Between the concert’s bookends of Virgil Thomson portraits were pieces of very different character. Scott Wheeler has composed some musical portraits of his own, largely as a response to Thomson’s approach. Pianist Wayman Chin, Dean of the Conservatory of Music at Longy, premiered Arietta, a portrait of soprano Nancy Armstrong (who was in the audience); and Naoko Sugiyama performed Birthday Card for Tony, based on Thomson’s own portrait of his biographer, Tommasini. Arietta was full of rich, harmonic color, and Chin interpreted the piece’s melodic lyricism with grace. The piece evokes a style Wheeler so eloquently uses in his art songs, which only seems appropriate, given the subject of this portrait, renowned for her interpretive singing of songs from Purcell through Gershwin. Birthday Card for Tony, by contrast, was rhythmic and angular, cleverly spinning musical themes around off-axis meters. Both pianists performed brilliantly.

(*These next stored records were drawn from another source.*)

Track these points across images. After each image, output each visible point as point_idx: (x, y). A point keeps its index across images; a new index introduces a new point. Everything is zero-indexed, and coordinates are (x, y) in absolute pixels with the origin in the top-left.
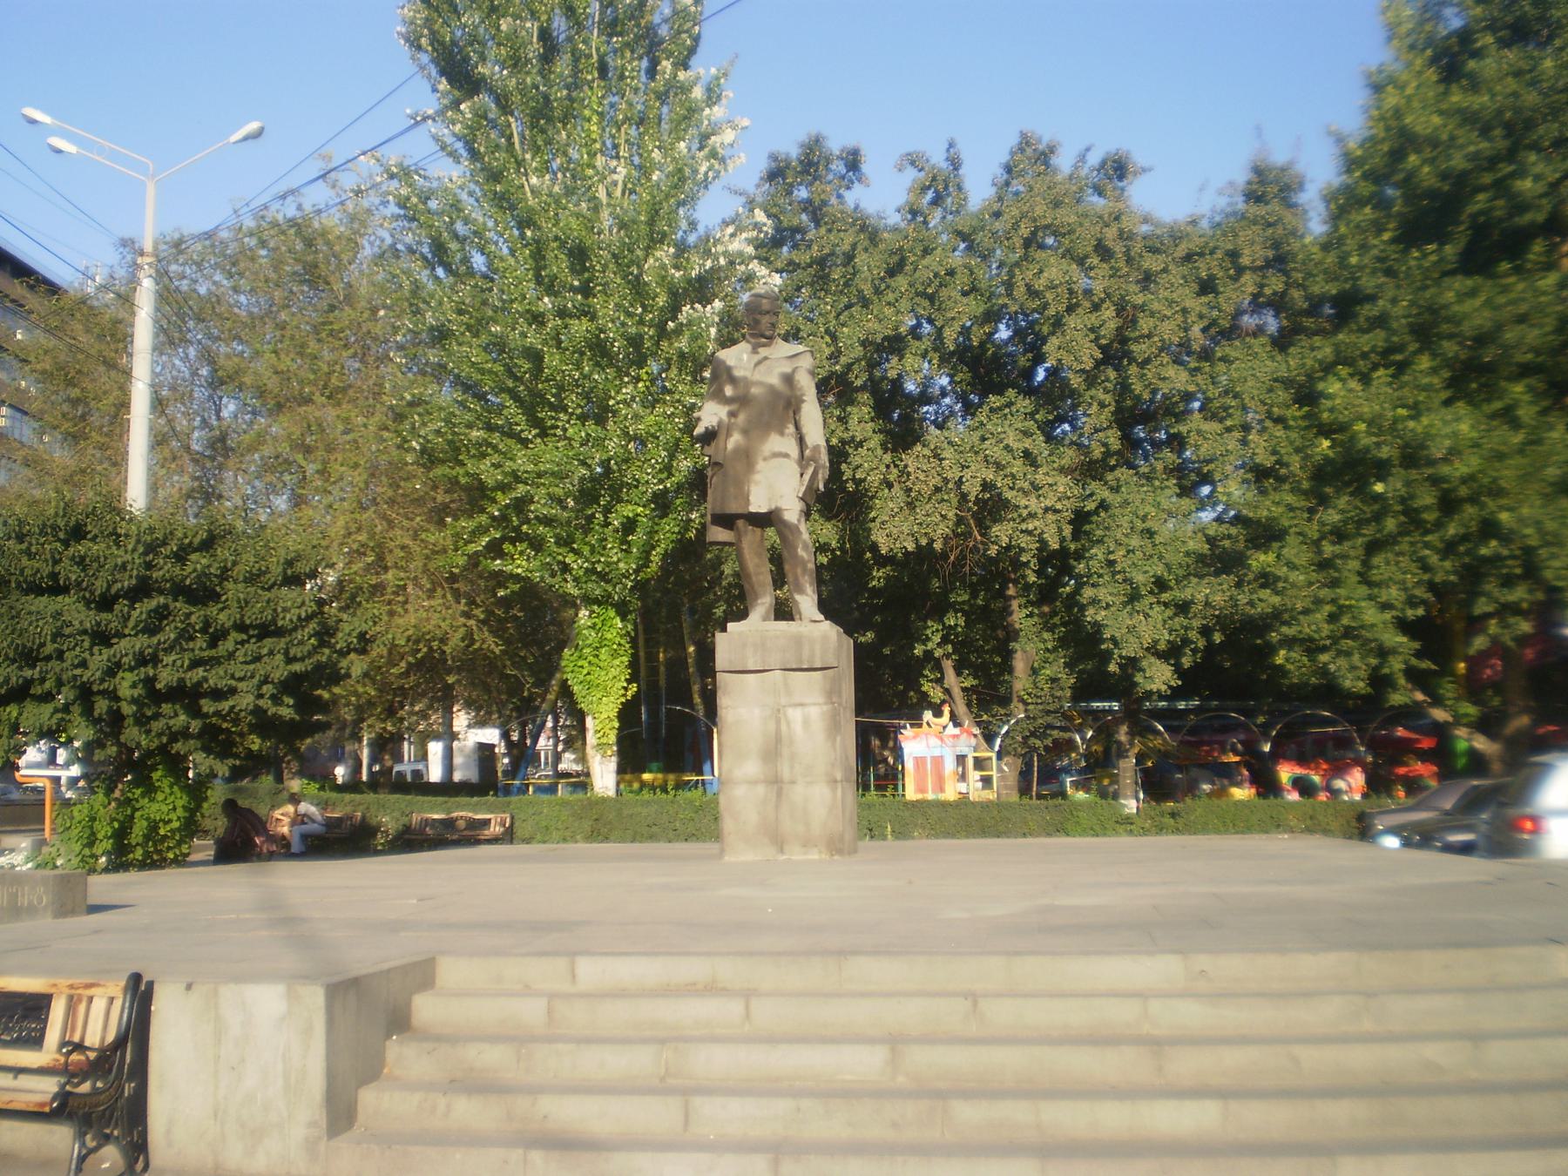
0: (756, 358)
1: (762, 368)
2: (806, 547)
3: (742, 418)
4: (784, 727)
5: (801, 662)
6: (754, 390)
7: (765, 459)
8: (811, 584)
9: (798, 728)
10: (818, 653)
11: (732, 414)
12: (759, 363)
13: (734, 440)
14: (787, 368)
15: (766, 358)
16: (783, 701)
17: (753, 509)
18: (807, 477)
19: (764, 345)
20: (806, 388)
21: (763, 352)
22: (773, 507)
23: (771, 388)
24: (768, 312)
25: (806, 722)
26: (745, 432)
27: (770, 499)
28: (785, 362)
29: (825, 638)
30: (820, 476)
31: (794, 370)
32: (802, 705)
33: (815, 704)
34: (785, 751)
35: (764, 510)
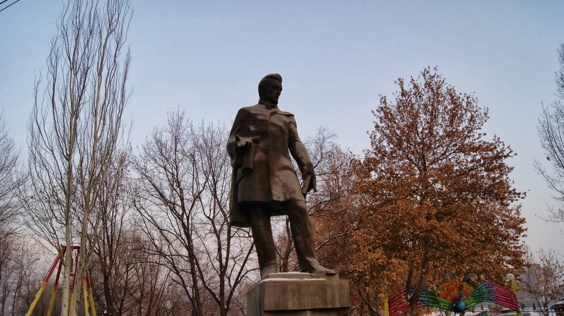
0: (270, 111)
3: (261, 145)
5: (326, 302)
6: (272, 129)
10: (337, 297)
11: (256, 141)
12: (272, 114)
13: (260, 155)
14: (287, 120)
15: (275, 113)
17: (275, 198)
18: (308, 182)
21: (273, 110)
22: (288, 197)
23: (280, 127)
26: (266, 152)
27: (284, 194)
31: (290, 122)
35: (282, 199)
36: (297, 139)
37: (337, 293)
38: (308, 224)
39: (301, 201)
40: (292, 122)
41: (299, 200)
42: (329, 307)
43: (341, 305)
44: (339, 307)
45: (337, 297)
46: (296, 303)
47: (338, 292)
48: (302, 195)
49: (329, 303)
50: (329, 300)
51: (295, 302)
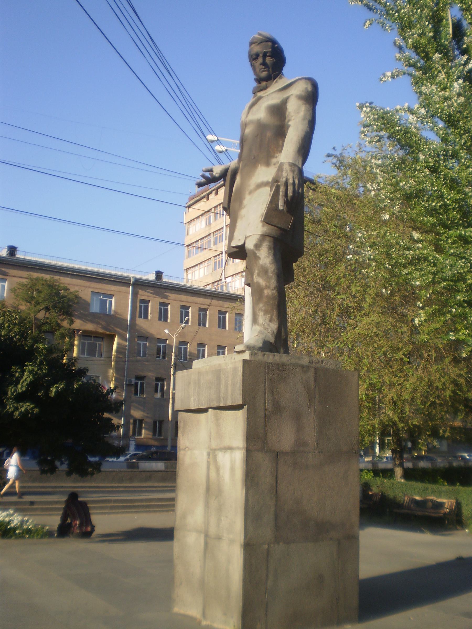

David Mullikin’s The Emperor and the Nightingale was a narrated fable with a direct quality about it. The piece, as flutist Julie Scolnik announced, is intended for young audiences but would no doubt find a welcome reception by adults as well. The music was mostly simple but weaved nicely into Hans Christian Anderson’s story, narrated with panache by Karen Zorn, President of Longy School of Music of Bard College. Harpsichordist Avi Stein gave a splendid performance of some early examples of portraiture of Antoine Forqueray (1671-1745); his Suite in C Minor, transcribed from bass viol by his son, Jean-Baptiste, includes portraits of Rameau, Guignon, Sylva, and Jupiter. It was bright and magnificently virtuosic, and Stein navigated the piece’s flowing contrapuntal textures with maturity and musicality.
After these departures, the program returned to a final set of Virgil Thomson’s portraits, which, as previously stated, run the gamut of musical style, medium, and quality. Ultimately, these miniatures presented him as a rare composer who was able to tie the creative process itself to connecting directly with people, where so much of a typical composer’s work is done in solitude. It’s a heartening realization, then, that this very medium Thomson used to more intimately relate to others has become a vehicle in which audiences may now more intimately relate to him.
Longy’s Septemberfest continues with a program of Beethoven, the couples Clara and Robert Schumann and Gustav and Alma Mahler, on Wednesday, September 19th.